"Bagi saya, tidak ada maaf pada Soeharto," ungkap Sukmawati dalam acara bedah buku "Creeping Coup d'Etat Mayjen Suharto" di Toko Buku Gramedia, Amplaz Jl Laksda Adisucipto Yogyakarta, Kamis (8/12/2011) sore.
Menurut dia, Mayjen Soeharto yang saat itu menjadi Pangkostrad dan TNI AD lainnya telah melakukan pelanggaran HAM yaitu dengan melakukan penangkapan dan pembunuhan terhadap orang-orang PKI. Orang-orang dekat Soekarno termasuk 1 menteri anggota Kabinet Dwikora juga ditangkap.
SCROLL TO CONTINUE WITH CONTENT
Sukma mengatakan dirinya juga setuju dengan istilah Creeping Coup d'Etat atau kudeta merangkak atau perlahan-lahan seperti yang diungkapkan dan dianalisa para pakar politik asing seperti Ben Anderson melalui tulisan-tulisan di Cornell Paper.
Menurutnya kudeta tahun 1965 termasuk kudeta yang lambat. Meski target utama adalah presiden namun yang terjadi pada awalnya justru pada petinggi militer/jenderal, parpol pendukung. Selanjutnya para menteri atau pengikut Soekarno termasuk pimpinan PNI waktu itu juga dihabisi.
"Presiden adalah target terakhir seperti yang dialami Bung Karno. Ini bukan kudeta PKI meski ada oknum pimpinan PKI yang salah. Ini kudeta militer karena yang melaksanakan semua di lapangan adalah militer," katanya.
Sukma mengaku tidak ada hubungan kedekatan antara Bung Karno dengan Pangkostrad Mayjen Soeharto menjelang peristiwa 1965. Bung Karno hanya dekat Soeharto waktu perjuangan Trikora membebaskan Irian Jaya tahun 1961. Ayahnya justru lebih dekat dengan Menpangad Jenderal Ahmad Yani yang waktu itu melaksanakan konfrontasi dengan Malaysia.

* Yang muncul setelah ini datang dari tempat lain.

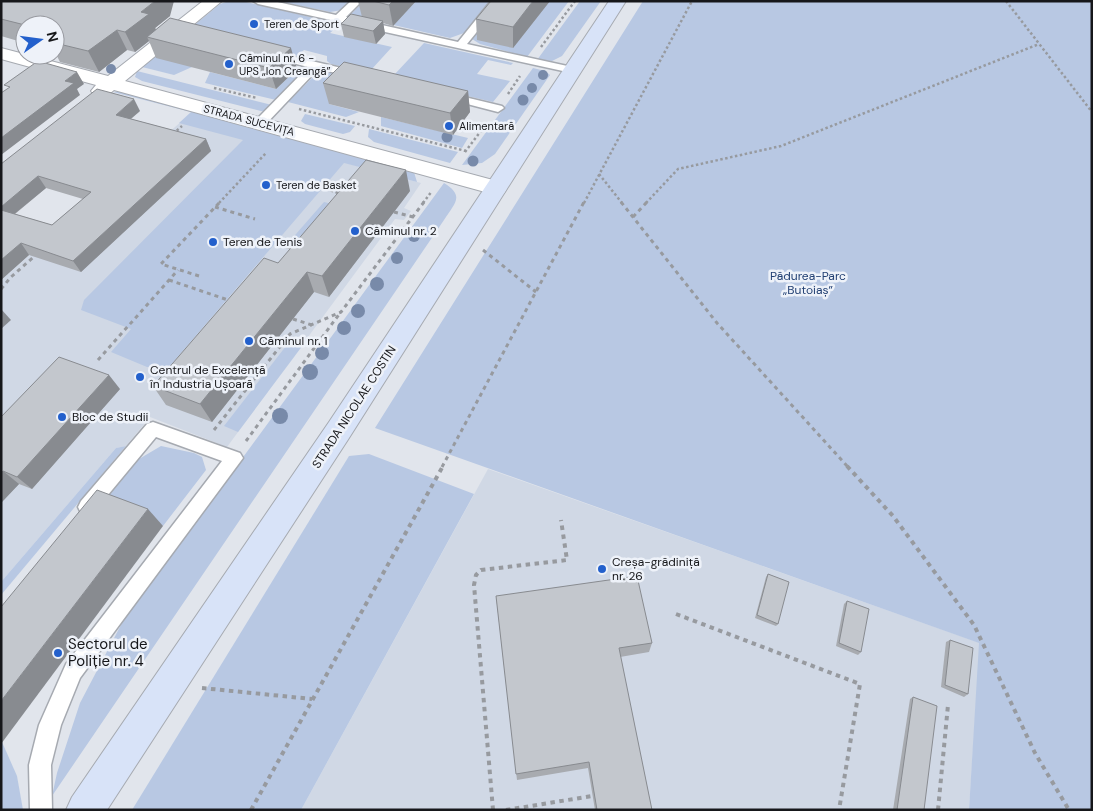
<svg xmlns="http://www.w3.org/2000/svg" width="1093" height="811" font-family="'DM Sans',sans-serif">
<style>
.built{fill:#d0d8e5}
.green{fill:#b8c8e3}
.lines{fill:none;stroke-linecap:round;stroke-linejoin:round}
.service-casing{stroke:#a6aab1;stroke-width:3}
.minor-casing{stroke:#a6aab1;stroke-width:2}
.secondary-casing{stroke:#a6aab1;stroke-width:2}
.path-far2{stroke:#979a9f;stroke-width:2.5;stroke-dasharray:2.5 2.5;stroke-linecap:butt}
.path-far1{stroke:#979a9f;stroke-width:3;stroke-dasharray:4 4;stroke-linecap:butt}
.path{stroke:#979a9f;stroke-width:4;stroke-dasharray:4.5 4.5;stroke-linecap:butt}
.service{fill:#fff;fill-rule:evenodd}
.minor{fill:#fff;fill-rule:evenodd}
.secondary{fill:#d8e3f8;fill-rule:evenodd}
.tree{fill:#788aa9}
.wall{fill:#a8abb0;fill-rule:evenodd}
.shaded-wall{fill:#888b90}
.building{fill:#c3c7cd;stroke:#888b90}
.poi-dot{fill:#2360cc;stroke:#eef2f9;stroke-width:2}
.labels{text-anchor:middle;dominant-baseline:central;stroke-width:5;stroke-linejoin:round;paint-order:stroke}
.far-poi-label{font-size:11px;fill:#16171a;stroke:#eef2f9;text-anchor:start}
.far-street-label{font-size:11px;fill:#16171a;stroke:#eef2f9}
.poi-label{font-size:12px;fill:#16171a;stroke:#eef2f9;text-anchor:start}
.park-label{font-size:12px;fill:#224073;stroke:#eef2f9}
.street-label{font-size:12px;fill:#16171a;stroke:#eef2f9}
.near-poi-label{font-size:15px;fill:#16171a;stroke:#eef2f9;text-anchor:start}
</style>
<rect width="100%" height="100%" fill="#e1e5ec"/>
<g class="built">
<path d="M183 120 421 183 404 208 411 211 404 220 395 219 227 447 150 417 126 446 116 448 1 582V280Z"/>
<path d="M488 469 980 643 969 810H301Z"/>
</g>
<g class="green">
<path d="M229 1H242L340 24 330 33 392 47 371 70 394 75 424 43 513 63 511 65 488 60 477 74 510 81 493 102 331 64 327 61V56L304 50 295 58 192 27 220 4Z"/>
<path d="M278 1H354L342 10 330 12Z"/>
<path d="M416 1H491L464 33 450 38 350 15 361 4Z"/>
<path d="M550 1H569L527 57 480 44 472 39 476 32Z"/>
<path d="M580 1H601L562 56 552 61 537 60Z"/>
<path d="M643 1H1092V810H969L979 643 375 428Z"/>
<path d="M169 42 192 67 174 75 138 66Z"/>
<path d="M533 68 545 71 550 75 495 154 482 163 462 165Z"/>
<path d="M297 69 305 71 276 100 205 83 210 72 276 89Z"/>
<path d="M320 70 354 78 329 104 359 112 346 117 288 102Z"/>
<path d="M137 71 272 105 265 112 142 81 135 77Z"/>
<path d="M123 91 413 169 417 182 344 163 169 367H147L111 352 131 329 81 310 84 300 243 140 179 123 191 112 113 92Z"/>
<path d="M305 114 355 126 350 132 343 134 305 124 301 121Z"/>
<path d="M381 117 468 138 462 148 381 126Z"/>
<path d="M369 129 458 152 450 163 374 142 368 137Z"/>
<path d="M444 183C465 196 455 203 444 220L52 796 57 773 80 703 123 621Z"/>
<path d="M324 202 349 208 315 249 289 242Z"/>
<path d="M293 337H309L238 432 224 426Z"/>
<path d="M126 446 1 595V582L116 448Z"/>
<path d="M161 446 194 453 202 457 206 470 163 526 115 506 64 549 139 459Z"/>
<path d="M369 454 474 494 301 810H132L349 456Z"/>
<path d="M2 742 17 776 23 810H1Z"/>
</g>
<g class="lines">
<g class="service-casing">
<g id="service">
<path d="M253 1H273L336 15 351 1H362L346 17 458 42 491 1H502L467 44 572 67 578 70 572 73 258 4Z"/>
<path d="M273 52 363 73 365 75 359 78 318 69 264 126H256L254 123 256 120 308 67 269 57 268 55 269 53Z"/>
<path d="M448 93 502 106 504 108 498 112 444 98 442 96Z"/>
<path d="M153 422 240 453 243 458 80 678 61 725 51 765 52 810H30L29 765 39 725 66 664 222 461 156 437 93 513 87 515 81 513 78 507 81 501 147 424Z"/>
</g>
</g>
<g class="minor-casing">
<path id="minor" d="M203 1H222L125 81 504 183 507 188 504 193 496 195 114 90C107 96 103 97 94 95L91 91 96 85 1 59V48L108 76Z"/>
</g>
<g class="secondary-casing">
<path id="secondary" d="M609 1H626L349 438 107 810H66L72 797 329 422Z"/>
</g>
<g class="path-far2">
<path d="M1006 1 1092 112"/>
<path d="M541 47 575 1"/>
<path d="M214 88 257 98"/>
<path d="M508 94 520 76"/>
<path d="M299 109 466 151"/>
<path d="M173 134 182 126"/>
<path d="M465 152 487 123"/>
<path d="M599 174 622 203"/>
<path d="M326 189 341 194"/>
<path d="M219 203 266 153"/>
<path d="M423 203 432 191"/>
<path d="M584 203 692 1"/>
<path d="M646 203 678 169 781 146 1039 44"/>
</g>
<g class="path-far1">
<path d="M621 202 717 323 848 467"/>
<path d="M215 207 255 219"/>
<path d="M394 212 413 217"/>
<path d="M633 217 647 202"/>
<path d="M279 245 294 249"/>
<path d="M483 250 536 292"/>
<path d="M199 276 161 264 220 202"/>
<path d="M169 280 231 301"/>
<path d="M1 289 11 277 37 254"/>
<path d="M293 319 312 325"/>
<path d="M98 360 178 270"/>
<path d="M214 430 290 334 341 312 424 202"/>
<path d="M246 441 340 313"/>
<path d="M442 467 584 202"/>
</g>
<g class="path">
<path d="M847 466 893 516 974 625 1035 753 1069 810"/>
<path d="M676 614 860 684 839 810"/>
<path d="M202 688 312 699"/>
<path d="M251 810 443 466"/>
<path d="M493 810 474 585 476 575 481 570 567 560 561 520"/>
<path d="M506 810 592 796"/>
<path d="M938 810 948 705"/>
</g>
<use href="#service" class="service"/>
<use href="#minor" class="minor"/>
<use href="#secondary" class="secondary"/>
</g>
<g class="tree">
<circle cx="111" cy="69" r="5"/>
<circle cx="543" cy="75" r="5"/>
<circle cx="532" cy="88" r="5"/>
<circle cx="523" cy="100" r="5.5"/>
<circle cx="447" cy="137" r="5.5"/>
<circle cx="473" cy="161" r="5.5"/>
<circle cx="414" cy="236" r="6"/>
<circle cx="397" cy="258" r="6"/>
<circle cx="377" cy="284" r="7"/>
<circle cx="358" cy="311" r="7"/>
<circle cx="344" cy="328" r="7"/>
<circle cx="322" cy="353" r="7"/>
<circle cx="310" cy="372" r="8"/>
<circle cx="280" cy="416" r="8"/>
</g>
<g class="wall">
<path d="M1 1 170 16 155 28 156 29 297 69 276 89 156 58 149 41 135 52 127 50 99 72 60 62 55 52V25H25V43L1 36Z"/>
<path d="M358 1H416L393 26 383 23 385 34 376 44 344 37 341 24 362 17Z"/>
<path d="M550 1 513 48 477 40 476 19Z"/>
<path d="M323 83 468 91 470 112 453 135 329 104Z"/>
<path d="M140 111 131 119 206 139 211 151 81 272 29 255 1 280V164ZM46 188 83 199 52 225 15 214Z"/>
<path d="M410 191 329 297 314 292 212 422 166 405 153 386 278 263Z"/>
<path d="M120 389 32 489 19 484 1 503V417Z"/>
<path d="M768 574 778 624 776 626 755 618 766 577Z"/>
<path d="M496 596 652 643 649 652 620 657 652 810H595L588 768 517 780Z"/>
<path d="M847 601 861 652 858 655 836 646 844 604Z"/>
<path d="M950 640 968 694 964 697 941 687 946 642Z"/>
<path d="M913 697 924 810H893L910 699Z"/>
</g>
<g class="shaded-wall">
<path d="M155 1H174L170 16 155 28 158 34 147 37 149 41 135 52 125 32 141 12Z"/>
<path d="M393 1H416L393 26 389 5Z"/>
<path d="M533 1H550L513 48V27Z"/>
<path d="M383 21 385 34 376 44 373 31Z"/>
<path d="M117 30 127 50 99 72 88 51Z"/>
<path d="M291 48 297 69 276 89 269 68Z"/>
<path d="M77 72 84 84 77 89 80 95 1 155V138L65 81Z"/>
<path d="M468 91 470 112 453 135 450 113Z"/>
<path d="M134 99 140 111 122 126 116 115Z"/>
<path d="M206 139 211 151 81 272 73 261Z"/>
<path d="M406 170 410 191 329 297 322 276Z"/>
<path d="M38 176 46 188 7 220 1 212V207Z"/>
<path d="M21 243 29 255 1 280V260Z"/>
<path d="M307 272 314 292 212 422 200 404Z"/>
<path d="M1 309 11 320 1 329Z"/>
<path d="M109 375 120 389 32 489 17 477Z"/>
<path d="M3 471 19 484 1 503V473Z"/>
<path d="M148 509 163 526 1 744V701Z"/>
</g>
<g class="building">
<path d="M1 1H155L141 12 149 14 125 32 117 30 88 51 55 43V37L59 34 55 33V25H25L1 19Z"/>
<path d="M373 1H393L389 5Z"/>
<path d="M491 1H533L513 27 476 19Z"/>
<path d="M351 14 383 21 373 31 341 24Z"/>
<path d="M170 18 291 48 269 68 147 37Z"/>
<path d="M38 61 77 72 65 81 74 83 1 138V93L10 87 4 85Z"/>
<path d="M344 62 468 91 450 113 323 83Z"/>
<path d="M97 89 134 99 116 115 206 139 73 261 21 243 1 260V210L52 225 91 192 38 176 1 207V164Z"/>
<path d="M366 160 406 170 322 276 307 272 200 404 153 386 264 258 278 263Z"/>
<path d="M59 357 109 375 17 477 3 471 1 473V417Z"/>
<path d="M97 490 148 509 1 701V607Z"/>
<path d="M768 574 789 582 778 624 757 615Z"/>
<path d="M637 576 652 643 619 648 652 810H597L589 762 516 774 496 596Z"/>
<path d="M847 601 869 609 861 652 839 643Z"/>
<path d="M950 640 973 648 968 694 945 685Z"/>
<path d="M913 697 937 706 924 810H897Z"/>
</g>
<g class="poi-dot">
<circle cx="254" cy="24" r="5"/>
<circle cx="229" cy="64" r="5"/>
<circle cx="449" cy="126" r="5"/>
<circle cx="266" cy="185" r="5"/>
<circle cx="355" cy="231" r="5"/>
<circle cx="213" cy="242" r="5"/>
<circle cx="249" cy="341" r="5"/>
<circle cx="140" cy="377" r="5"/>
<circle cx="62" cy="417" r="5"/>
<circle cx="602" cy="569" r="5"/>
<circle cx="58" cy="653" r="5"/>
</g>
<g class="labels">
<g class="far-poi-label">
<text x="264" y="24">Teren de Sport</text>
<text x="239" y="58">Căminul nr. 6 -<tspan x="239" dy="13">UPS „Ion Creangă”</tspan></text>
<text x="459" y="126">Alimentară</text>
<text x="276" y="185">Teren de Basket</text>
</g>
<g class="far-street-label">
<text transform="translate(249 120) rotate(15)">STRADA SUCEVIȚA</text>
</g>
<g class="poi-label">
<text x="365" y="231">Căminul nr. 2</text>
<text x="223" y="242">Teren de Tenis</text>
<text x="259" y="341">Căminul nr. 1</text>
<text x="150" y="370">Centrul de Excelență<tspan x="150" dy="14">în Industria Ușoară</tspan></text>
<text x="72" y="417">Bloc de Studii</text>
<text x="612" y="562">Creșa-grădiniță<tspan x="612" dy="14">nr. 26</tspan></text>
</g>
<g class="park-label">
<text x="808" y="276">Pădurea-Parc<tspan x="808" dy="14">„Butoiaș”</tspan></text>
</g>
<g class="street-label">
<text transform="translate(354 407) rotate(-57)">STRADA NICOLAE COSTIN</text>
</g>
<g class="near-poi-label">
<text x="68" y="644">Sectorul de<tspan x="68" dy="17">Poliție nr. 4</tspan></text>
</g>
</g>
<rect width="1093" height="811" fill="none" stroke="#16171a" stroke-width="5"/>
<g transform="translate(40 40) rotate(76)"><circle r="24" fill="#eef2f9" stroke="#989aa0"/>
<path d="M0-4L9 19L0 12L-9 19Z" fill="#2360cc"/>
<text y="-8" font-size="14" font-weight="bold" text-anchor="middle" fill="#16171a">N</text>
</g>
</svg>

Menurut dia, saat Bung Karno mengeluarkan Supersemar juga ada tekanan dari 3 orang jenderal yang mendatanginya di Istana Bogor. Setelah keluar surat tersebut, Bung Karno akhirnya mengetahui kalau hal-hal yang tersebut dalam surat itu tidak dilaksanakan sebaik-baiknya oleh Soeharto, bahkan bertindak semena-mena.
Buku Creeping Coup d'Etat Mayjen Suharto setebal 160 halaman diterbitkan oleh Media Pressindo dengan penyunting Eddi Elison dan Khoirotul Laila. Buku ini merupakan catatan Sukmawati setelah Bung Karno diturunkan dari jabatan presiden hingga Bung Karno wafat. Bagi Sukma, Bung Karno bukan hanya ayah biologis saja tetapi juga ayah ideologis sekaligus mahaguru politik.